Jamais ils ne pourront nous obliger à nous avouer vaincus !
    J’ai vu, ce jour-là, des vieux qui pleuraient, de ceux qui
avaient participé à la Première Guerre. Ils ne comprenaient pas. Et c’était
Pétain, un maréchal, un survivant de l’épopée de 1914-1918, qui venait d’annoncer
la capitulation ! Ils ressentaient cela comme une véritable trahison.
    Le lendemain, de Londres, un général de l’armée française, Charles
de Gaulle, appela tous les Français à la résistance. De ce jour, nous écoutâmes
tous fidèlement Radio-Londres.
    La vie devenait de plus en plus difficile. Nous eûmes des
cartes de rationnement. Les avantages acquis sous le Front populaire furent
annulés. La semaine de quarante-huit heures fut rétablie, et les mineurs durent
travailler un dimanche sur deux.
    — Vois-tu, me disait Charles, ils veulent nous
faire extraire le plus de charbon possible, pour l’ennemi. Ça ne peut pas aller !
    A quelque temps de là, une bombe fut lâchée par un avion
allemand sur la fosse 6, à Haillicourt, et déclencha un coup de poussière
dans la salle du triage. En un instant, le criblage fut transformé en brasier. Des
hommes et des femmes furent brûlés vifs. Parmi les victimes se trouvait un
neveu de Jeanne, le fils de son unique frère.
    Cette épreuve fut, pour ma belle-mère, le coup de grâce. Je
la vis revenir de l’enterrement, le regard perdu, l’air hagard. Elle semblait
avoir laissé là ses dernières forces.
    Peu de temps après, elle s’alita. Elle avait attrapé une
mauvaise toux, et son état empira rapidement. Anna étant occupée avec son bébé,
j’allai la soigner.
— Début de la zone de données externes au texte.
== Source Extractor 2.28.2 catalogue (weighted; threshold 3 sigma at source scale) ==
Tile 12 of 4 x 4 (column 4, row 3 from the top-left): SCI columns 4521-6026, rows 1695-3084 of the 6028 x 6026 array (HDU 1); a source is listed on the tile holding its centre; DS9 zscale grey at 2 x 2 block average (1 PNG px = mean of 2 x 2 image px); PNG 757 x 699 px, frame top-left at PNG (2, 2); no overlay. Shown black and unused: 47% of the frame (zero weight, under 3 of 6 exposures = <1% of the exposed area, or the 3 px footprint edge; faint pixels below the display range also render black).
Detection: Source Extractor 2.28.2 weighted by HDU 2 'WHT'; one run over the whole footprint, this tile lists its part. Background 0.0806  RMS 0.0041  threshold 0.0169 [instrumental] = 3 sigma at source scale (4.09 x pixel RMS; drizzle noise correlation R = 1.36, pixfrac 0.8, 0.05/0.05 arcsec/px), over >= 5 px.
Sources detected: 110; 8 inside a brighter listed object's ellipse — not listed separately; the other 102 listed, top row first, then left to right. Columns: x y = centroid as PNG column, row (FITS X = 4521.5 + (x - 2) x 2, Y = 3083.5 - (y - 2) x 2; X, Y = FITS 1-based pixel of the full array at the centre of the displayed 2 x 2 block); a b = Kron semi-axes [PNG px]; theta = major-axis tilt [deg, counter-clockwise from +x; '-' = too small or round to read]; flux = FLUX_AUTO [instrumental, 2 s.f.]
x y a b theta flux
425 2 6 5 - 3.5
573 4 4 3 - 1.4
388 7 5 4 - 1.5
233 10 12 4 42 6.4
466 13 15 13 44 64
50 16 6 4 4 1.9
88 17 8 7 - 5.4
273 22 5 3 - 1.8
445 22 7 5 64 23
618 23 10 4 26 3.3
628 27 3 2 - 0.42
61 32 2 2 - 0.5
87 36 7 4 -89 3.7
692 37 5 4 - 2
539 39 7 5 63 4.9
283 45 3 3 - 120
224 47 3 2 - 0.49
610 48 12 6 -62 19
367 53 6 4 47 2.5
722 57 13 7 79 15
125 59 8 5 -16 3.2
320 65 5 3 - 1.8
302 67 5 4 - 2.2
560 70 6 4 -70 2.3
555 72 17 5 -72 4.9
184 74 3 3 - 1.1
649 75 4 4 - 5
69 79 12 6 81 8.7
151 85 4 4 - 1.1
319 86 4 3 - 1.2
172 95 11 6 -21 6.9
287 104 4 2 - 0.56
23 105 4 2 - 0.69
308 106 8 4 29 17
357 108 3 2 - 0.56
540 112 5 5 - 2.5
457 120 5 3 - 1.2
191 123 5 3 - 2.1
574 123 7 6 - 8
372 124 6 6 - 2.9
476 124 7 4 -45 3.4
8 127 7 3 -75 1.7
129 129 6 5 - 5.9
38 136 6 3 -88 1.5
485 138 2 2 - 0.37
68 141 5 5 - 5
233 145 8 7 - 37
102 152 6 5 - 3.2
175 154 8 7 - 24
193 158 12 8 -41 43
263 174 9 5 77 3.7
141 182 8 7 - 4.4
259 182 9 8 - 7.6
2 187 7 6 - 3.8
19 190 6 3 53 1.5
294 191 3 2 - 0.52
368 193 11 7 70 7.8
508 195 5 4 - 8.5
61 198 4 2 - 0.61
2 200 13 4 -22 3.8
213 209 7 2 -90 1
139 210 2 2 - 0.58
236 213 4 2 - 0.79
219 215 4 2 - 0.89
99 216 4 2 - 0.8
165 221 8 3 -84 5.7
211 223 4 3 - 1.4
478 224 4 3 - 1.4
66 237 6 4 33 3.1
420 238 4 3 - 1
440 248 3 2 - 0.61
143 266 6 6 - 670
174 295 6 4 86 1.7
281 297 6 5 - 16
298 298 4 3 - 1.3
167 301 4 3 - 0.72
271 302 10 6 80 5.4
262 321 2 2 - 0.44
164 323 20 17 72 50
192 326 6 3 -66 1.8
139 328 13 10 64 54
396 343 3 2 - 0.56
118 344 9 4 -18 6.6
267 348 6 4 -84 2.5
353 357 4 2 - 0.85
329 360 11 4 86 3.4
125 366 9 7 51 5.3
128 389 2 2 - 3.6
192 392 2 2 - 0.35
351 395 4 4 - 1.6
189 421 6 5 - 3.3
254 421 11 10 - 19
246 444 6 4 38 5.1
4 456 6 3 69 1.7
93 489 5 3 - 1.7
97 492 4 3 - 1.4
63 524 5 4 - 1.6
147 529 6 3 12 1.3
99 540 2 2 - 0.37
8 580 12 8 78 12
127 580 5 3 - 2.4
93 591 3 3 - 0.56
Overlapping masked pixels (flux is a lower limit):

Pierre fit venir le médecin, qui, après l’auscultation, hocha
la tête avec tristesse. Il donna une potion à prendre, des ventouses à
appliquer. Je le reconduisis à la porte :
    — Qu’a-t-elle, exactement, docteur ? Est-ce
grave ?
    Il me regarda sans répondre, et je lus dans ses yeux son
hésitation.
    Alors j’insistai :
    — Dites-le-moi franchement, je préfère savoir. Est-ce
vraiment grave ?
    Il soupira :
    — Sa maladie par elle-même n’est pas grave, non. C’est
son corps qui est usé. Elle ne veut plus vivre et, malheureusement, rien ne
peut ramener à la vie quelqu’un qui préfère se laisser mourir.
    Je ne répétai pas ces paroles à Pierre. Il était déjà assez
perdu, et sa santé, à lui non plus, n’était pas bonne. Il s’essoufflait très
vite, il devait marcher lentement, le moindre effort lui était pénible. Je
retournai près de ma belle-mère et lui fis boire sa potion. Elle retint mon
poignet :
    — Madeleine, demanda-t-elle d’une voix tendue
rauque par ses accès de toux, qu’a dit le docteur ? Je vais mourir, n’est-ce
pas ?
    Elle ne me laissa pas le temps de protester par un mensonge.
Elle reprit, comme pour elle-même :
    — C’est aussi bien, je n’en peux plus. Je vais
enfin pouvoir les rejoindre, mes deux enfants. Il y a si longtemps qu’ils m’attendent.
Marie surtout… Je vais la retrouver, ma petite fille, après toutes ces années, qui
m’ont paru si longues…
    Incapable de prononcer un mot, je luttais contre mes larmes.